Problem: How many lines in the rows below contain the string "February"? Reply with the number alone.

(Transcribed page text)
━━━
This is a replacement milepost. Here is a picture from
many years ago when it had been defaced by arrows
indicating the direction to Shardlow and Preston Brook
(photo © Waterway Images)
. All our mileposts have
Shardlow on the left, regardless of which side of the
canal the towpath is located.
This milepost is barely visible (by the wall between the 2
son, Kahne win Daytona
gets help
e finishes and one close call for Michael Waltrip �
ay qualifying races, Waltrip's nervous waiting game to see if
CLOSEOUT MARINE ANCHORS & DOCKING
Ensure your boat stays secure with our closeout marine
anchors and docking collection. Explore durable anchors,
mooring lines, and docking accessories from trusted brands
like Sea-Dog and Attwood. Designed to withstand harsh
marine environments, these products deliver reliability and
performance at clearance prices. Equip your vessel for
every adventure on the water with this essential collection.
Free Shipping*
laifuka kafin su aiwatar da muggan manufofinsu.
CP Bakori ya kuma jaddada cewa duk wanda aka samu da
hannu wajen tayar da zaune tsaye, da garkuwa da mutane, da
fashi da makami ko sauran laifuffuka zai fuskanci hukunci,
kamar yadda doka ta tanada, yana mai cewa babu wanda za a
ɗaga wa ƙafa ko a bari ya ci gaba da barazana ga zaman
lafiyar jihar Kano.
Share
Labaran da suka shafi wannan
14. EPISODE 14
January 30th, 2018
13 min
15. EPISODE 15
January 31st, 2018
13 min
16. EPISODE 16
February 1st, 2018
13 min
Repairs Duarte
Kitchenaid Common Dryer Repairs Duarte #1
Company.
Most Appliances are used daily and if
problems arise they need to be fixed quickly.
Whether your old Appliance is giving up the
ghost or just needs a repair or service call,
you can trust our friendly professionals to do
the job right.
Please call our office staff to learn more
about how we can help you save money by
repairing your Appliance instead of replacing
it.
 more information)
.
━━━
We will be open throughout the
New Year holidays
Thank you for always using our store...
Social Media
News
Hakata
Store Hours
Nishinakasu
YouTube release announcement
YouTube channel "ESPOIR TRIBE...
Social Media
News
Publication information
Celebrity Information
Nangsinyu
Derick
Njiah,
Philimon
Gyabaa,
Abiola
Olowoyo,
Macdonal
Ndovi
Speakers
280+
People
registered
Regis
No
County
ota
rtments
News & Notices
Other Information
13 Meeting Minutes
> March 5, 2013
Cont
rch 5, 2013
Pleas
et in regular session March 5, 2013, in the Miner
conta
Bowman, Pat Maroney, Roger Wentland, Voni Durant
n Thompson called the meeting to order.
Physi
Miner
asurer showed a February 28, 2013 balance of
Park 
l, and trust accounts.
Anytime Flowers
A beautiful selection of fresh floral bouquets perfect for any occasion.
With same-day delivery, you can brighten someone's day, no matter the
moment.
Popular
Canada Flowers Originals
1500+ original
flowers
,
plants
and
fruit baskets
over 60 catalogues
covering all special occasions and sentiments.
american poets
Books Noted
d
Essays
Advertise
━━━
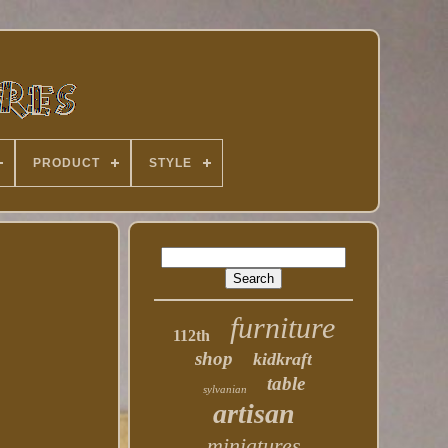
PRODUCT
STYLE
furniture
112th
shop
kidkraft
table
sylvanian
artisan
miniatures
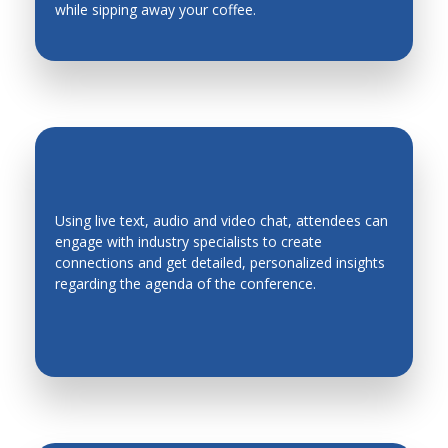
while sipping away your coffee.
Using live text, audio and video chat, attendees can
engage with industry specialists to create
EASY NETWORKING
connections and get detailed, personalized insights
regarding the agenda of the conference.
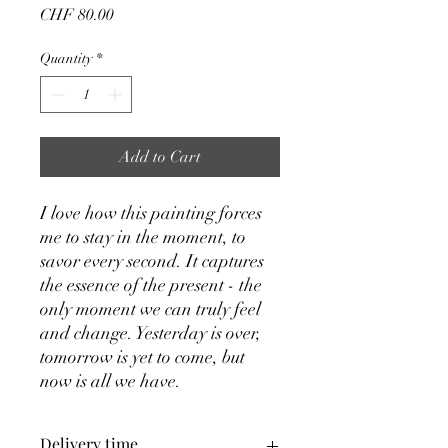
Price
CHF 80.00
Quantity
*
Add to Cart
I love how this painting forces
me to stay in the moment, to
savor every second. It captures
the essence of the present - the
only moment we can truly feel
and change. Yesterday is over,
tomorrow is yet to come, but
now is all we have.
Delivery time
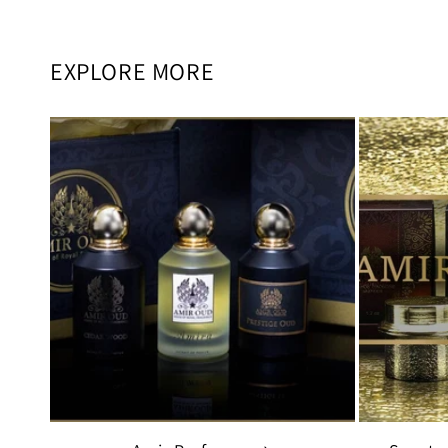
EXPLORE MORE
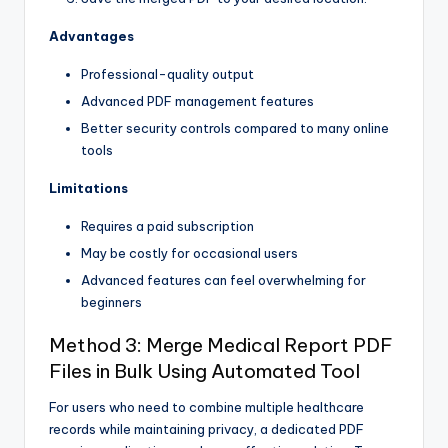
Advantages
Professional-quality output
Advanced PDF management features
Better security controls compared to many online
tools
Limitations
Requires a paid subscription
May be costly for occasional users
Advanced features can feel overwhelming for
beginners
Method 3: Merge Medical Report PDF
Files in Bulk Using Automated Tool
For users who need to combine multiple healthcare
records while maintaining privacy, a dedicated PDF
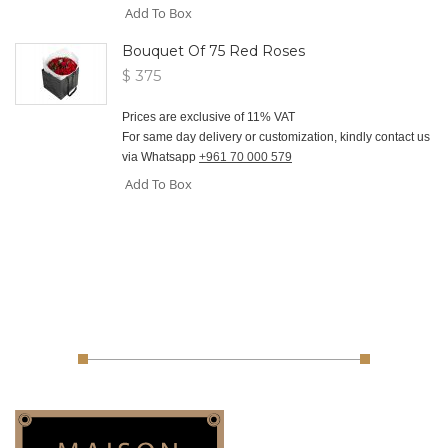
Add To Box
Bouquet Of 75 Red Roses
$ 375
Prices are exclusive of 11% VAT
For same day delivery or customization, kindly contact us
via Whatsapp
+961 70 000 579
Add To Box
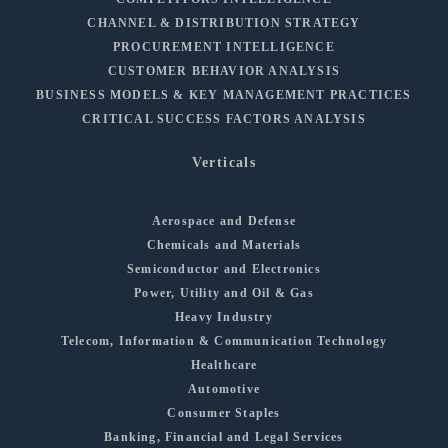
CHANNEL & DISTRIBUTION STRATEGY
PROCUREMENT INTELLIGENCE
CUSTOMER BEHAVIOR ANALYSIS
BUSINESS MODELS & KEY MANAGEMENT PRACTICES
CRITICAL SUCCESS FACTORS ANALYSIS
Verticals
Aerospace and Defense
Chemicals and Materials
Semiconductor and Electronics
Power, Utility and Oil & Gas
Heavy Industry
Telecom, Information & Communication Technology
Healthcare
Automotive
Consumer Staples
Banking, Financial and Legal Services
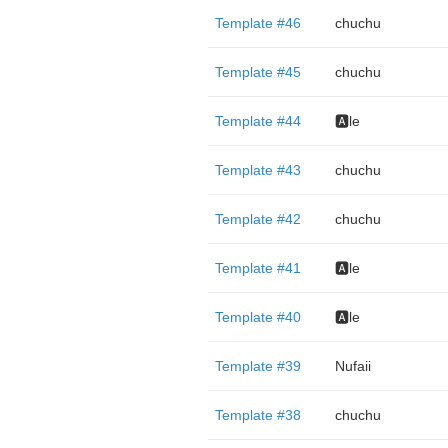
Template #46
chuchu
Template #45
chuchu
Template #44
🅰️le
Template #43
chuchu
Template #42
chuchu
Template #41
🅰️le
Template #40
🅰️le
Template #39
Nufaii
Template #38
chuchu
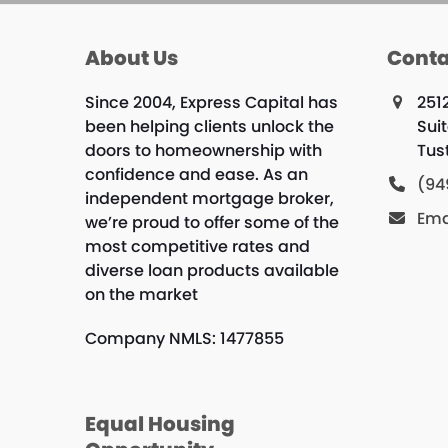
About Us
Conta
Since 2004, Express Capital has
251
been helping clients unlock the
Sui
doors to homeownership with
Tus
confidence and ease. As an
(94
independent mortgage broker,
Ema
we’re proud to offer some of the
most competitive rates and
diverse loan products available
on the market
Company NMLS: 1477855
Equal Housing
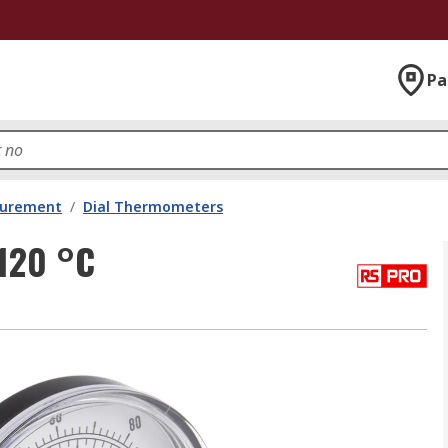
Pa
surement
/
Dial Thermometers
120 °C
━━━
Expected answer: 2